Non-Opec production faces biggest decline in more than 20 years

The oil price slump will force non-Opec producers including the US to cut output but drive demand for the cartel’s crude, according to the world’s leading energy forecaster, a sign that the Saudi Arabia-led strategy to defend market share is succeeding.

“Oil’s price collapse is closing down high-cost production from Eagle Ford in Texas to Russia and the North Sea,” said the International Energy Agency in its closely watched monthly report published on Friday.

Non-Opec production will drop by nearly 500,000 barrels a day in 2016 — the most in 24 years — taking output from these countries to 57.7m barrels a day. The effort “to defend market share regardless of price appears to be having the intended effect,” the IEA said.

The lower price environment is forcing the market to “behave as it should”, the IEA said, shutting in production and luring more buyers. Demand growth is forecast to reach a five-year high in 2015.

Despite the bullish IEA forecast for the coming year, supply — at 96.3m b/d in August — continues to outpace demand and inventories are building.

Goldman Sachs trimmed its oil price forecasts saying the potential for oil prices to fall to around $20 a barrel was growing due to falling storage levels. “The oil market is even more oversupplied than we had expected,” said the bank which once forecast prices at $200 a barrel.

Brent crude, the international benchmark, dropped $1.15 to $47.74 a barrel by midday Friday, while US marker West Texas Intermediate fell $1.15 to $44.74 a barrel.

Goldman cut its 2015 Brent price forecast to $53.70 a barrel from $58.20. it reduced its 2016 estimate to $49.50, down from $62. The bank lowered its US crude forecast for 2015 to $48.10 a barrel, down from $52. The 2016 estimate was cut to $45 from $57.

The IEA said inventories stand 2.4m b/d above levels a year ago. “Our balances show the world only starting to siphon off record-high stocks in the second half of 2016,” it said.

Even so, US output from shale fields is expected to bear the brunt of an oil price rout that has wiped more than half the value off Brent crude since June 2014, the IEA said.

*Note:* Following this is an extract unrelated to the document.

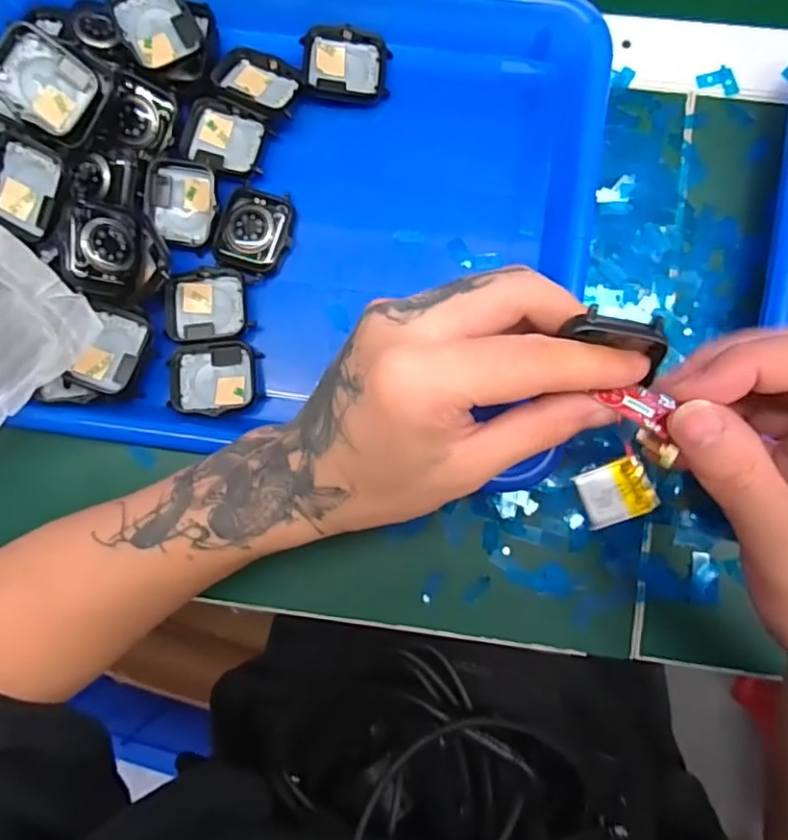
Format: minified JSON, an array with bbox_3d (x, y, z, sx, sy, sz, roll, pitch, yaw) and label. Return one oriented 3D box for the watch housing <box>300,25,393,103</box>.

After expanding by a record 1.7m b/d in 2014, “the latest price rout could stop US growth in its tracks”. It is forecast to grow by around 500,000 b/d this year and contract by 400,000 b/d in 2016 as drilling and completion rates decline.

Producers outside of the US are also adjusting to lower oil prices. “Marginal fields are being shut or are at risk as companies seek to stem losses from high operating costs. Spending curbs are also accelerating decline rates,” the IEA said.

The sizeable slump in non-Opec production and robust demand growth suggest that “unless prices recover, lower-cost Opec producers would need to turn up the taps during the second half of 2016 to keep the market in balance.”